A conflict of values

Muslims see a fundamental conflict of values in today’s world. The liberal value system is anthro¬po¬centric, with the individual at the center of the universe. This philosophy of life exalts human dignity, freedom, and rights. Fulfilling to the utmost one’s potential, capabilities, and legiti¬mate desires is considered the highest human goal, and modern people must be free to achieve these aspirations. The only limitation on human freedom is that in pursuing one’s objec¬tives, the individual must not violate the rights of others to pursue and achieve their own goals.

While liberalism does not deny the existence of God or reject religion, it is skeptical of the ability of any religious system to attain truth and is opposed to the role of religion in public life. Religion is admissible as the personal choice of some individuals who feel they need to give moral direction to their private and familial lives, but it has no place in public affairs.
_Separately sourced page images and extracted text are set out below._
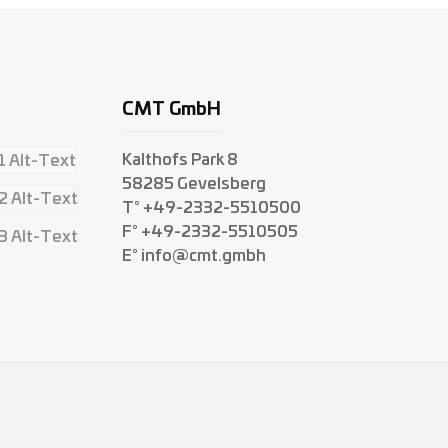
CMT GmbH
Kalthofs Park 8
58285 Gevelsberg
T° +49-2332-5510500
F° +49-2332-5510505
E° info@cmt.gmbh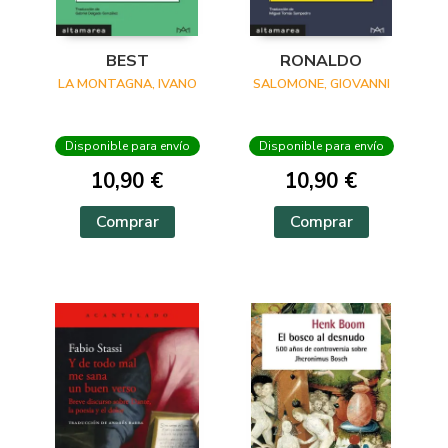
BEST
RONALDO
LA MONTAGNA, IVANO
SALOMONE, GIOVANNI
Disponible para envío
Disponible para envío
10,90 €
10,90 €
Comprar
Comprar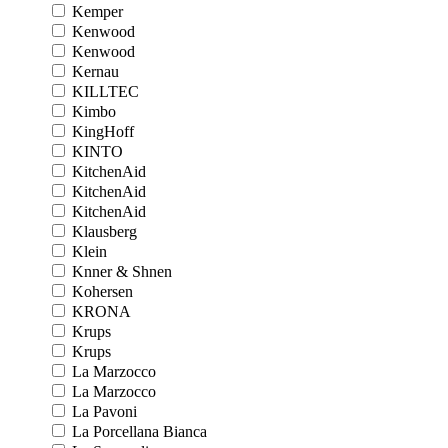
Kemper
Kenwood
Kenwood
Kernau
KILLTEC
Kimbo
KingHoff
KINTO
KitchenAid
KitchenAid
KitchenAid
Klausberg
Klein
Knner & Shnen
Kohersen
KRONA
Krups
Krups
La Marzocco
La Marzocco
La Pavoni
La Porcellana Bianca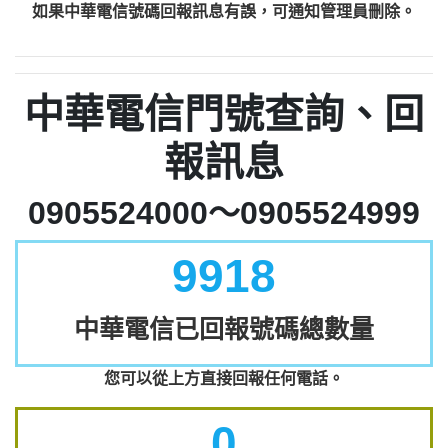
如果中華電信號碼回報訊息有誤，可通知管理員刪除。
中華電信門號查詢、回
報訊息
0905524000～0905524999
9918
中華電信已回報號碼總數量
您可以從上方直接回報任何電話。
0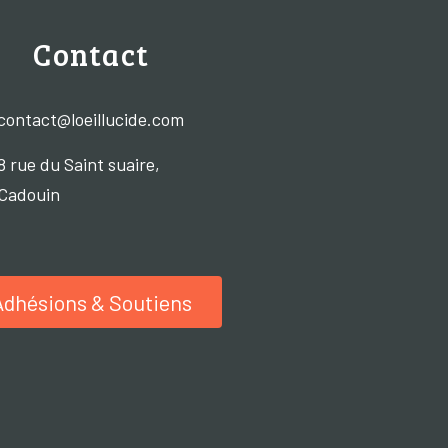
Contact
contact@loeillucide.com
8 rue du Saint suaire,
Cadouin
Adhésions & Soutiens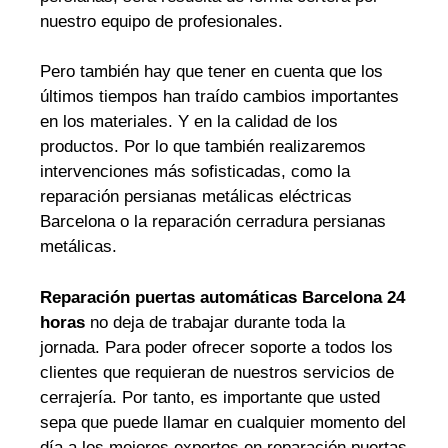
nuestro equipo de profesionales.
Pero también hay que tener en cuenta que los
últimos tiempos han traído cambios importantes
en los materiales. Y en la calidad de los
productos. Por lo que también realizaremos
intervenciones más sofisticadas, como la
reparación persianas metálicas eléctricas
Barcelona o la reparación cerradura persianas
metálicas.
Reparación puertas automáticas Barcelona 24
horas
no deja de trabajar durante toda la
jornada. Para poder ofrecer soporte a todos los
clientes que requieran de nuestros servicios de
cerrajería. Por tanto, es importante que usted
sepa que puede llamar en cualquier momento del
día a los mejores expertos en reparación puertas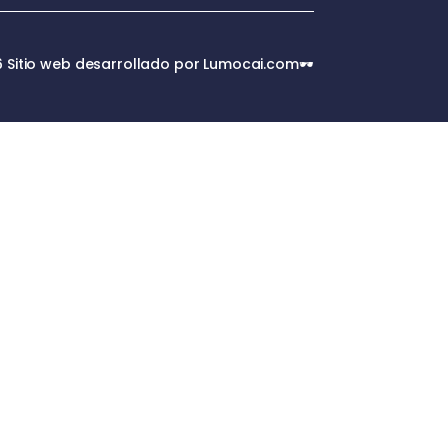
 Sitio web desarrollado por Lumocai.com🕶️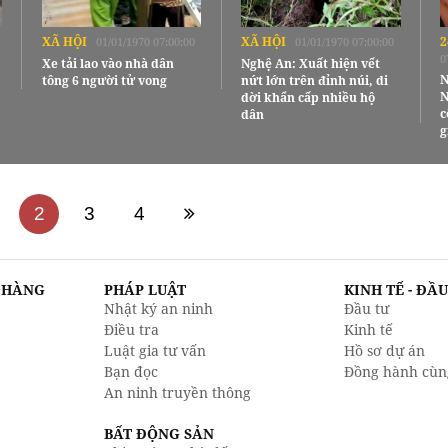
XÃ HỘI
XÃ HỘI
2
01/01/1970 07:00:00
01/01/1970 07:00:00
0
Xe tải lao vào nhà dân
Nghệ An: Xuất hiện vết
N
tông 6 người tử vong
nứt lớn trên đỉnh núi, di
N
dời khẩn cấp nhiều hộ
c
dân
g
2
3
4
N HÀNG
PHÁP LUẬT
KINH TẾ - ĐẦ
Nhật ký an ninh
Đầu tư
Điều tra
Kinh tế
Luật gia tư vấn
Hồ sơ dự án
Bạn đọc
Đồng hành cùn
An ninh truyền thông
BẤT ĐỘNG SẢN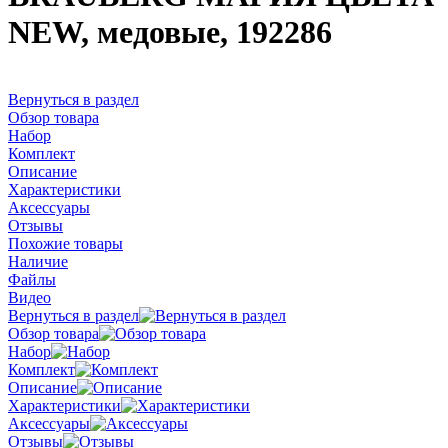
NEW, медовые, 192286
Вернуться в раздел
Обзор товара
Набор
Комплект
Описание
Характеристики
Аксессуары
Отзывы
Похожие товары
Наличие
Файлы
Видео
Вернуться в раздел
Обзор товара
Набор
Комплект
Описание
Характеристики
Аксессуары
Отзывы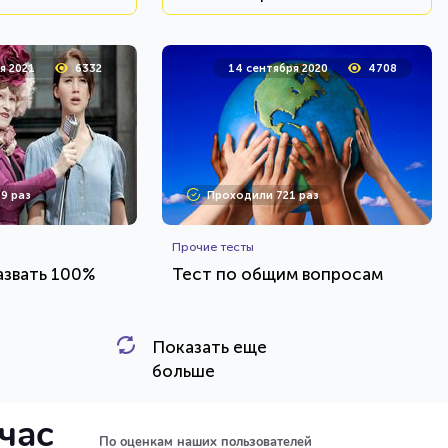
я 2021
6332
14 сентября 2020
4708
9 раз
Проходили 721 раз
Прочие тесты
азвать 100%
Тест по общим вопросам
Показать еще
HTML - код
HTML - код
Илья Кузнецов
больше
и тест
Пройти тест
йчас
По оценкам наших пользователей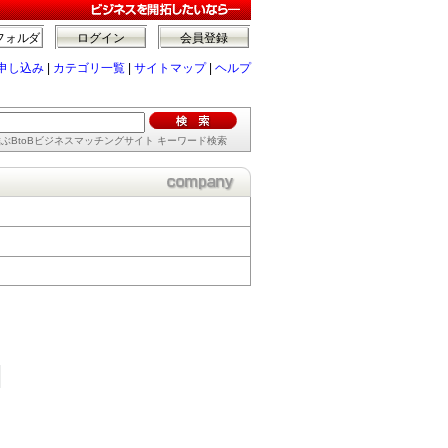
フォルダ
ログイン
会員登録
申し込み
|
カテゴリ一覧
|
サイトマップ
|
ヘルプ
ぶBtoBビジネスマッチングサイト キーワード検索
The marketplace, social interaction and, above all, government, are spheres that must exist and operate outside the influence of religious thought.

Against liberal values, Muslim revivalists propose a theocentric universe. For them, God has revealed how humans should live and has laid down the principles on which society is to be built. They feel that Western values are individualistic, laying so much stress on the individual person that the rights of society are ignored or denied. They hold that the humanistic approach to morality espoused by Western modernity leads to dehumanization, where the person is viewed primarily as a consumer of goods, a prospective buyer to be reached by effective advertising, rather than as a creature of God called to live a simple, God-fearing, non-materialist life.
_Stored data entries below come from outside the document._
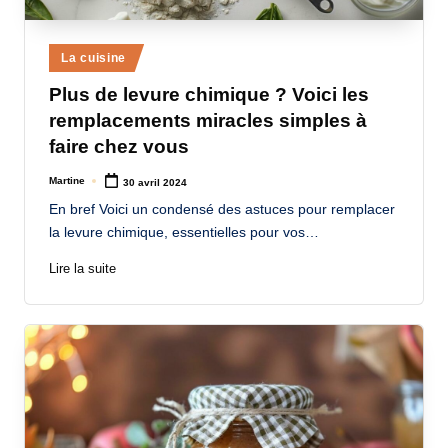
Posted
La cuisine
in
Plus de levure chimique ? Voici les
remplacements miracles simples à
faire chez vous
Martine
30 avril 2024
Posted
by
En bref Voici un condensé des astuces pour remplacer
la levure chimique, essentielles pour vos…
Lire la suite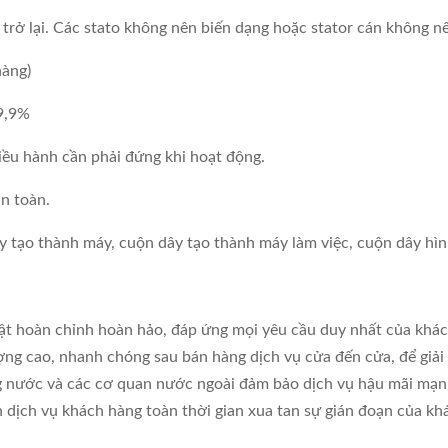
trở lại. Các stato không nên biến dạng hoặc stator cán không n
hàng)
99,9%
iều hành cần phải đứng khi hoạt động.
n toàn.
ây tạo thành máy, cuộn dây tạo thành máy làm việc, cuộn dây h
uật hoàn chỉnh hoàn hảo, đáp ứng mọi yêu cầu duy nhất của khá
ng cao, nhanh chóng sau bán hàng dịch vụ cửa đến cửa, để giải 
ng nước và các cơ quan nước ngoài đảm bảo dịch vụ hậu mãi mạn
 dịch vụ khách hàng toàn thời gian xua tan sự gián đoạn của kh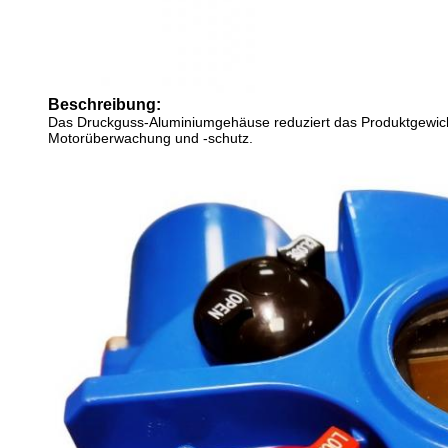
Beschreibung:
Das Druckguss-Aluminiumgehäuse reduziert das Produktgewicht
Motorüberwachung und -schutz.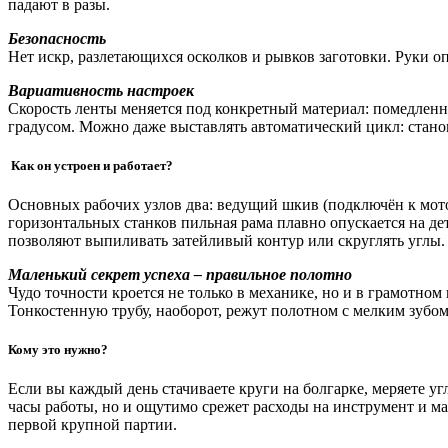
падают в разы.
Безопасность
Нет искр, разлетающихся осколков и рывков заготовки. Руки оп
Вариативность настроек
Скорость ленты меняется под конкретный материал: помедленне
градусом. Можно даже выставлять автоматический цикл: станок 
Как он устроен и работает?
Основных рабочих узлов два: ведущий шкив (подключён к мотору
горизонтальных станков пильная рама плавно опускается на д
позволяют выпиливать затейливый контур или скруглять углы.
Маленький секрет успеха – правильное полотно
Чудо точности кроется не только в механике, но и в грамотно
Тонкостенную трубу, наоборот, режут полотном с мелким зубом
Кому это нужно?
Если вы каждый день стачиваете круги на болгарке, меряете у
часы работы, но и ощутимо срежет расходы на инструмент и мат
первой крупной партии.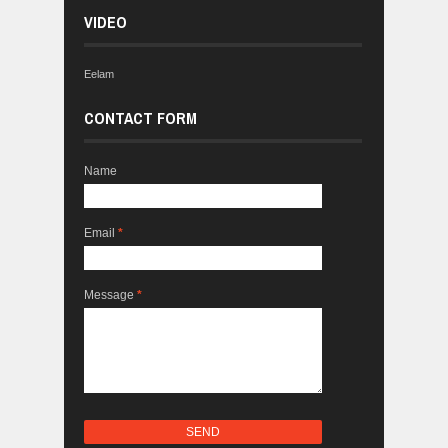
VIDEO
Eelam
CONTACT FORM
Name
Email
*
Message
*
The emphasis on the individual divides the world into winners and losers. The winners are those who obtain the best university education, achieve good, steady jobs, and the privileges and comforts that come with wealth and status. The losers are driven to destructive activities such as crime, or self-destructive activities related to drugs, alcohol, gambling and sexual promiscuity. What people need, critics claim, are not new and better consumer goods, but rather a clear sense that human life finds meaning in the context of an obedient and joyful response to the demands of God.
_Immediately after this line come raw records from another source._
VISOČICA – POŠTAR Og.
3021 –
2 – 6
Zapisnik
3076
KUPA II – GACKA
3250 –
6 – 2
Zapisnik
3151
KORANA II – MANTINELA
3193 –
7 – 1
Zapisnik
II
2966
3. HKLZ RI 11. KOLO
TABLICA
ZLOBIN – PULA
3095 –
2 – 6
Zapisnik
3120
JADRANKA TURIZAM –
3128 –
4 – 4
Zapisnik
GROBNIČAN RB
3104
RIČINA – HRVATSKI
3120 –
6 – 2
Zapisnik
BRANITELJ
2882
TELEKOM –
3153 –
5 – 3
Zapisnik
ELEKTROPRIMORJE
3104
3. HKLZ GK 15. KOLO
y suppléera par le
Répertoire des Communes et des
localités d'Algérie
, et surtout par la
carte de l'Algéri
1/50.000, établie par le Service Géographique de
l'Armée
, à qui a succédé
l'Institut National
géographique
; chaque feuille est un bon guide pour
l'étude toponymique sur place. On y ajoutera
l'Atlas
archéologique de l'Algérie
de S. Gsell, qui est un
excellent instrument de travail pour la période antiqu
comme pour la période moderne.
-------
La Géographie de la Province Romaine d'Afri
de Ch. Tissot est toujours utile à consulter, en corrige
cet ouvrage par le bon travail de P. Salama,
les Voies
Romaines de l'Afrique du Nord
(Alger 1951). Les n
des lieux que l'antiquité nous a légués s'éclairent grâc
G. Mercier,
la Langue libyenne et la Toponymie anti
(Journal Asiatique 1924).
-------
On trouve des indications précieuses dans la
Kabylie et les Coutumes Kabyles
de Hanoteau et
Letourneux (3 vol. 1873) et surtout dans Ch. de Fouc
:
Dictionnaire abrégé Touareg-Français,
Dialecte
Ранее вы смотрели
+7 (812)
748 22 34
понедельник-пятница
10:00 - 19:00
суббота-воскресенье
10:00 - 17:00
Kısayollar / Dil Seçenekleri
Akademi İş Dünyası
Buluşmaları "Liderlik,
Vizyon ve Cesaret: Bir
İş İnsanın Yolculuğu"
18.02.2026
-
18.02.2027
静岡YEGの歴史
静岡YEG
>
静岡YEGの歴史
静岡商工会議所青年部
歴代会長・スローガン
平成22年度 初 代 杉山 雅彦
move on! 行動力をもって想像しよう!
One of the most important arenas for Christian-Muslim dialogue at the present time is a critical evaluation of modernity to distinguish the obvious benefits that modernization brings to humanity from the anti-religious and ultimately destructive attitudes that often accompany it. In the period after the terrorist attacks of 11 September, the whole question of the use of violence against innocent non-combatants as a tool for change has been reopened. Ethical questions connected with the use of violence against innocent civilians, such as the policy of suicide-bombing undertaken by Palestinian nationalists and practices connected with the U.S. government’s “war on terrorism,” such as the bombing of civilian populations (Afghanistan and perhaps Iraq) and the proper treatment of prisoners of war need examination on both sides. These are issues that cannot be avoided in dialogue if Christians and Muslims are to be able to work together for peace and the promotion of divine and human values in today’s world.